Si ce n’est certes pas une recette miracle qui éliminerait les contrôles au faciès ou abusifs du jour au lendemain, un récépissé de contrôle est néanmoins une mesure qui mérite d’être pleinement considérée dans l’intérêt de tous. Si ce dispositif est mis en place avec sérieux, ces récépissés pourront constituer un outil fondamental pour les pratiques policières, où tous seront gagnant, les agents comme les individus contrôlés. Ces récépissés, s’ils sont intégrés au sein d’une stratégie de supervision et de management globale, peuvent permettre à la fois une baisse de la fréquence des contrôles, mais également une hausse significative de leur efficacité. Ils seraient susceptibles de servir de support matériel aux agents qui auront ainsi des preuves concrètes pour faire face aux éventuelles accusations infondées et de convaincre la population que ces contrôles sont menés pour des raisons valables. Cela pourra sans aucun doute contribuer à la nette amélioration des interactions entre agents et citoyens, et lorsque cette information sera utilisée comme base lors des rencontres citoyens-police, la relation entre les agents et les habitants des quartiers dans lesquels ils travaillent se verrait également améliorée. Les agents de police et leurs syndicats seraient bien avisés d’envisager sérieusement cette option en laissant derrière eux une posture d’opposition, adoptée par pur réflexe par certains d’eux.

Texte traduit de l’anglais par Lucie Chemla.

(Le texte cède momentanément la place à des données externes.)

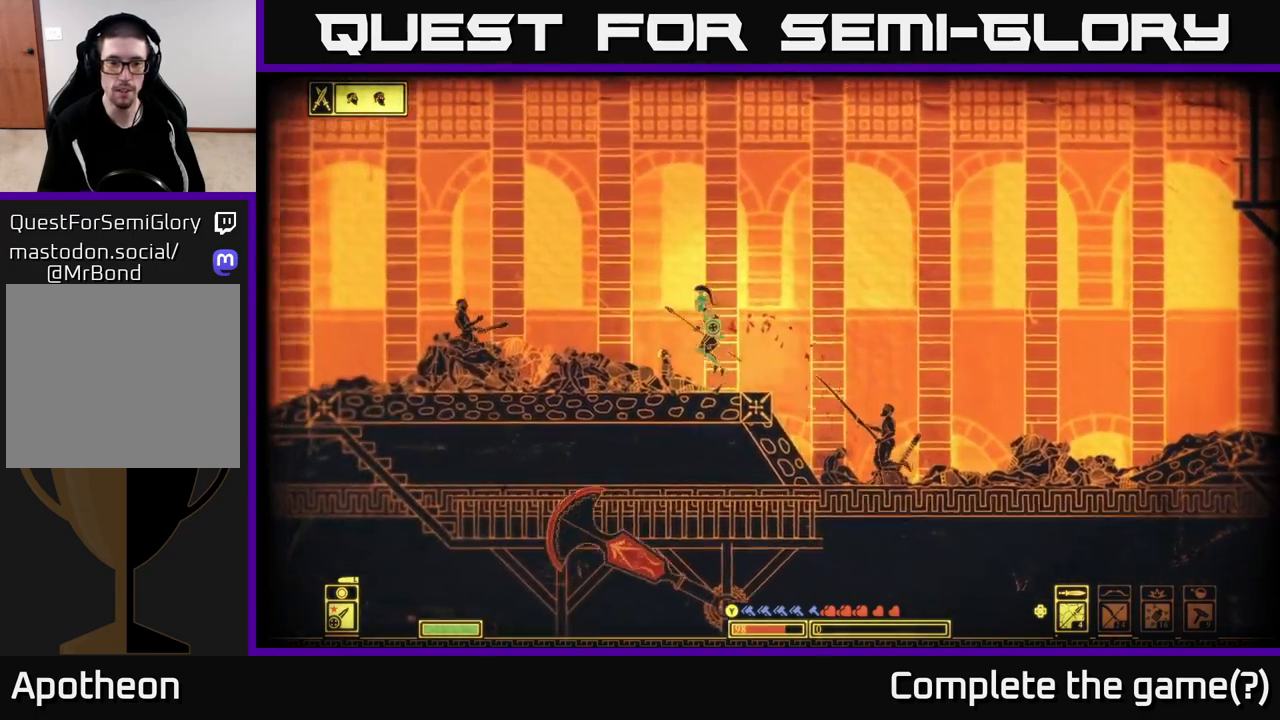
{"buttons": [], "left_stick": "left", "right_stick": "center", "events": [[183, "B", "up"]]}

(1) A ce sujet, télécharger:
– le rapport d’Open society justice initiative, Les contrôles au faciès en France : une pratique à la réalité bien établie, mai 2011;
– le chapitre de Jobard et Levy, Commission nationale consultative des droits de l’homme, La lutte contre le racisme, l’antisémitisme et la xénophobie, année 2010 (Paris, Commission nationale consultative des droits de l’homme, 2011);
– le rapport de la commission nationale de déontologie de la sécurité, La déontologie des forces de sécurité en présence des mineurs (Paris, CNDS, 2008), p. 54-55;
– dans le rapport Les contrôles d’identité abusifs en France (2012) d’Human Rights Watch, le chapitre « La base de l’humiliation »;
– le rapport de la Commission européenne contre le racisme et l’intolérance (Ecri) sur la France, quatrième cycle de monitoring, CRI (2010) publié le 15 juin 2010, voir paragraphe 140 et 143;
–  le Mémorandum de Thomas Hammarberg, commissaire aux droits de l’homme du Conseil de l’Europe, faisant suite à sa visite en France du 21 au 23 mai 2008, commDH(2008) 34, 20 novembre 2008, voir paragraphe 99.

(2) Addressing Ethnic Profiling by Police: A Report on the Strategies for Effective Stop and Search (STEPSS) Project (New York : Projet de justice pour une société ouverte, 2009), 30-31.